SOURCE PASSAGE:
Cryptographic Bill of Materials (CBOM) Specification

1. Introduction

1.1 Purpose and Scope

The Cryptographic Bill of Materials (CBOM) specification defines a standardized, machine-readable format for enumerating every cryptographic component deployed in a system — algorithms, protocols, keys, certificates, and their configurations. CBOM is to cryptographic dependencies what SBOM is to software dependencies.

CBOM provides the foundational visibility required for post-quantum migration planning, regulatory compliance auditing, and continuous cryptographic posture monitoring. As NIST's 2035 deadline for deprecating classical asymmetric cryptography approaches, organizations need a complete, accurate inventory of their cryptographic dependencies before they can plan migration.

In scope: Software crypto libraries, TLS/SSH/IPsec configurations, certificates and PKI, HSMs and hardware crypto, key management systems, algorithm negotiation, cloud KMS, and entropy sources.

Out of scope: Cryptanalysis, key material values (CBOM enumerates what crypto exists, never contains actual secrets), threat modeling, and algorithm selection guidance.

1.2 Relationship to Existing Standards

CycloneDX 1.6: The OWASP CycloneDX format includes a crypto extension in v1.6 via the cryptoProperties object. While useful, this models cryptographic information as an extension to software components — tied to SBOM lifecycle and software update cadences. CBOM provides a standalone format where cryptographic components are first-class entities.

SPDX: The Software Package Data Exchange (ISO/IEC 5962) provides software supply chain transparency but has no dedicated cryptographic extension. CBOM complements SPDX through cross-referencing.

NIST SP 800-227: Recommendations for Post-Quantum Cryptography Migration — CBOM provides the inventory format that makes SP 800-227's recommendations actionable.

CNSA 2.0: The NSA's Commercial National Security Algorithm Suite 2.0 defines algorithm transition timelines. CBOM tracks compliance against these timelines.

DATA:
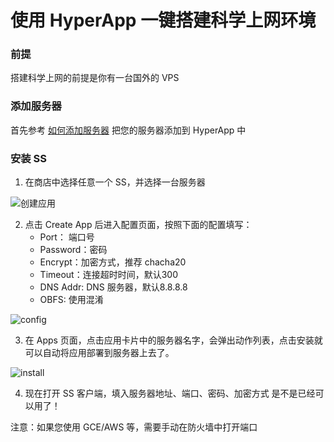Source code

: # 使用 HyperApp 一键搭建科学上网环境


### 前提

搭建科学上网的前提是你有一台国外的 VPS

### 添加服务器

首先参考 [如何添加服务器](./Add-Server.md) 把您的服务器添加到 HyperApp 中

### 安装 SS

1. 在商店中选择任意一个 SS，并选择一台服务器

![创建应用](../images/wall/create.png)

2. 点击 Create App 后进入配置页面，按照下面的配置填写：
    * Port： 端口号
    * Password：密码
    * Encrypt：加密方式，推荐 chacha20
    * Timeout：连接超时时间，默认300
    * DNS Addr: DNS 服务器，默认8.8.8.8
    * OBFS: 使用混淆

![config](../images/wall/config.png)

3. 在 Apps 页面，点击应用卡片中的服务器名字，会弹出动作列表，点击安装就可以自动将应用部署到服务器上去了。

![install](../images/wall/install.png)

4. 现在打开 SS 客户端，填入服务器地址、端口、密码、加密方式 是不是已经可以用了！

注意：如果您使用 GCE/AWS 等，需要手动在防火墙中打开端口



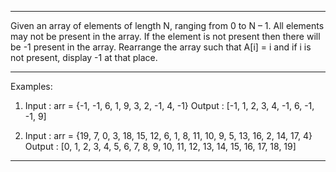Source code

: ----------------------------------------------------------------------------------

Given an array of elements of length N, ranging from 0 to N – 1. All elements may not be present in the array. If the element is not present then there will be -1 present in the array. Rearrange the array such that A[i] = i and if i is not present, display -1 at that place.

----------------------------------------------------------------------------------

Examples: 

1. Input : arr = {-1, -1, 6, 1, 9, 3, 2, -1, 4, -1}
Output : [-1, 1, 2, 3, 4, -1, 6, -1, -1, 9]

2. Input : arr = {19, 7, 0, 3, 18, 15, 12, 6, 1, 8, 11, 10, 9, 5, 13, 16, 2, 14, 17, 4}
Output : [0, 1, 2, 3, 4, 5, 6, 7, 8, 9, 10, 11, 12, 13, 14, 15, 16, 17, 18, 19]

----------------------------------------------------------------------------------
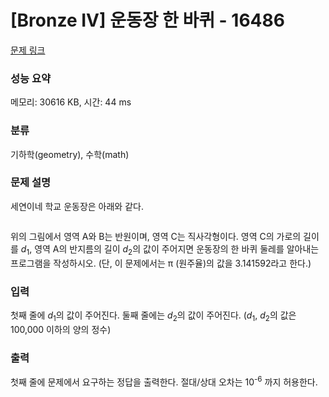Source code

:# [Bronze IV] 운동장 한 바퀴 - 16486 

[문제 링크](https://www.acmicpc.net/problem/16486) 

### 성능 요약

메모리: 30616 KB, 시간: 44 ms

### 분류

기하학(geometry), 수학(math)

### 문제 설명

<p style="user-select: auto;">세연이네 학교 운동장은 아래와 같다.</p>

<p style="text-align: center; user-select: auto;"><img alt="" src="https://upload.acmicpc.net/2f29c6a0-5406-493c-a4d6-d2595c32be2e/" style="user-select: auto;"></p>

<p style="user-select: auto;">위의 그림에서 영역 A와 B는 반원이며, 영역 C는 직사각형이다. 영역 C의 가로의 길이를 <em style="user-select: auto;">d</em><sub style="user-select: auto;">1</sub>, 영역 A의 반지름의 길이 <em style="user-select: auto;">d</em><sub style="user-select: auto;">2</sub>의 값이 주어지면 운동장의 한 바퀴 둘레를 알아내는 프로그램을 작성하시오. (단, 이 문제에서는 π (원주율)의 값을 3.141592라고 한다.)</p>

### 입력 

 <p style="user-select: auto;">첫째 줄에 <em style="user-select: auto;">d</em><sub style="user-select: auto;">1</sub>의 값이 주어진다. 둘째 줄에는 <em style="user-select: auto;">d</em><sub style="user-select: auto;">2</sub>의 값이 주어진다. (<em style="user-select: auto;">d</em><sub style="user-select: auto;">1</sub>, <em style="user-select: auto;">d</em><sub style="user-select: auto;">2</sub>의 값은 100,000 이하의 양의 정수)</p>

### 출력 

 <p style="user-select: auto;">첫째 줄에 문제에서 요구하는 정답을 출력한다. 절대/상대 오차는 10<sup style="user-select: auto;">-6</sup> 까지 허용한다.</p>

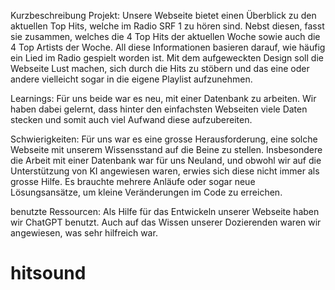 Kurzbeschreibung Projekt: Unsere Webseite bietet einen Überblick zu den aktuellen Top Hits, welche im Radio SRF 1 zu hören sind. Nebst diesen, fasst sie zusammen, welches die 4 Top Hits der aktuellen Woche sowie auch die 4 Top Artists der Woche. All diese Informationen basieren darauf, wie häufig ein Lied im Radio gespielt worden ist. Mit dem aufgeweckten Design soll die Webseite Lust machen, sich durch die Hits zu stöbern und das eine oder andere vielleicht sogar in die eigene Playlist aufzunehmen.

Learnings: Für uns beide war es neu, mit einer Datenbank zu arbeiten. Wir haben dabei gelernt, dass hinter den einfachsten Webseiten viele Daten stecken und somit auch viel Aufwand diese aufzubereiten.

Schwierigkeiten: Für uns war es eine grosse Herausforderung, eine solche Webseite mit unserem Wissensstand auf die Beine zu stellen. Insbesondere die Arbeit mit einer Datenbank war für uns Neuland, und obwohl wir auf die Unterstützung von KI angewiesen waren, erwies sich diese nicht immer als grosse Hilfe. Es brauchte mehrere Anläufe oder sogar neue Lösungsansätze, um kleine Veränderungen im Code zu erreichen.

benutzte Ressourcen: Als Hilfe für das Entwickeln unserer Webseite haben wir ChatGPT benutzt. Auch auf das Wissen unserer Dozierenden waren wir angewiesen, was sehr hilfreich war. 

# hitsound
 
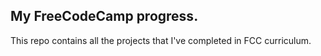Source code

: ## My FreeCodeCamp progress.

This repo contains all the projects that I've completed in FCC curriculum.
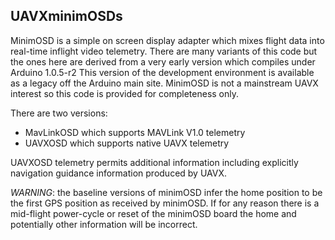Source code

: ## UAVXminimOSDs ##

MinimOSD is a simple on screen display adapter which mixes flight data into real-time inflight video telemetry. 
There are many variants of this code but the ones here are derived from a very early version which compiles under Arduino 1.0.5-r2 This version of the development environment is available as a legacy off the Arduino main site. MinimOSD is not a mainstream UAVX interest so this code is provided for completeness only.

There are two versions:

 * MavLinkOSD which supports MAVLink V1.0 telemetry
 * UAVXOSD which supports native UAVX telemetry

UAVXOSD telemetry permits additional information including explicitly navigation guidance information produced by UAVX. 

*WARNING*: the baseline versions of minimOSD infer the home position to be the first GPS position as received by minimOSD. If for any reason there is a mid-flight power-cycle or reset of the minimOSD board the home and potentially other information will be incorrect.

EXERCISE SET:
**a.** Transcribe the portion of the CBOM specification from "CBOM provides the foundational" to "can plan migration.", reproducing its wording without alteration.
**b.** Format the lines of the records from the line with "기하학(geometry), 수학(math)" to the line with "줄에 문제에서 요구하는", inclusive, as a JSON list of strings with one string per line and blank lines omitted.

SOLUTION SET:
**a.**
CBOM provides the foundational visibility required for post-quantum migration planning, regulatory compliance auditing, and continuous cryptographic posture monitoring. As NIST's 2035 deadline for deprecating classical asymmetric cryptography approaches, organizations need a complete, accurate inventory of their cryptographic dependencies before they can plan migration.

**b.**
[
  "기하학(geometry), 수학(math)",
  "### 문제 설명",
  "<p style=\"user-select: auto;\">세연이네 학교 운동장은 아래와 같다.</p>",
  "<p style=\"text-align: center; user-select: auto;\"><img alt=\"\" src=\"https://upload.acmicpc.net/2f29c6a0-5406-493c-a4d6-d2595c32be2e/\" style=\"user-select: auto;\"></p>",
  "<p style=\"user-select: auto;\">위의 그림에서 영역 A와 B는 반원이며, 영역 C는 직사각형이다. 영역 C의 가로의 길이를 <em style=\"user-select: auto;\">d</em><sub style=\"user-select: auto;\">1</sub>, 영역 A의 반지름의 길이 <em style=\"user-select: auto;\">d</em><sub style=\"user-select: auto;\">2</sub>의 값이 주어지면 운동장의 한 바퀴 둘레를 알아내는 프로그램을 작성하시오. (단, 이 문제에서는 π (원주율)의 값을 3.141592라고 한다.)</p>",
  "### 입력 ",
  " <p style=\"user-select: auto;\">첫째 줄에 <em style=\"user-select: auto;\">d</em><sub style=\"user-select: auto;\">1</sub>의 값이 주어진다. 둘째 줄에는 <em style=\"user-select: auto;\">d</em><sub style=\"user-select: auto;\">2</sub>의 값이 주어진다. (<em style=\"user-select: auto;\">d</em><sub style=\"user-select: auto;\">1</sub>, <em style=\"user-select: auto;\">d</em><sub style=\"user-select: auto;\">2</sub>의 값은 100,000 이하의 양의 정수)</p>",
  "### 출력 ",
  " <p style=\"user-select: auto;\">첫째 줄에 문제에서 요구하는 정답을 출력한다. 절대/상대 오차는 10<sup style=\"user-select: auto;\">-6</sup> 까지 허용한다.</p>"
]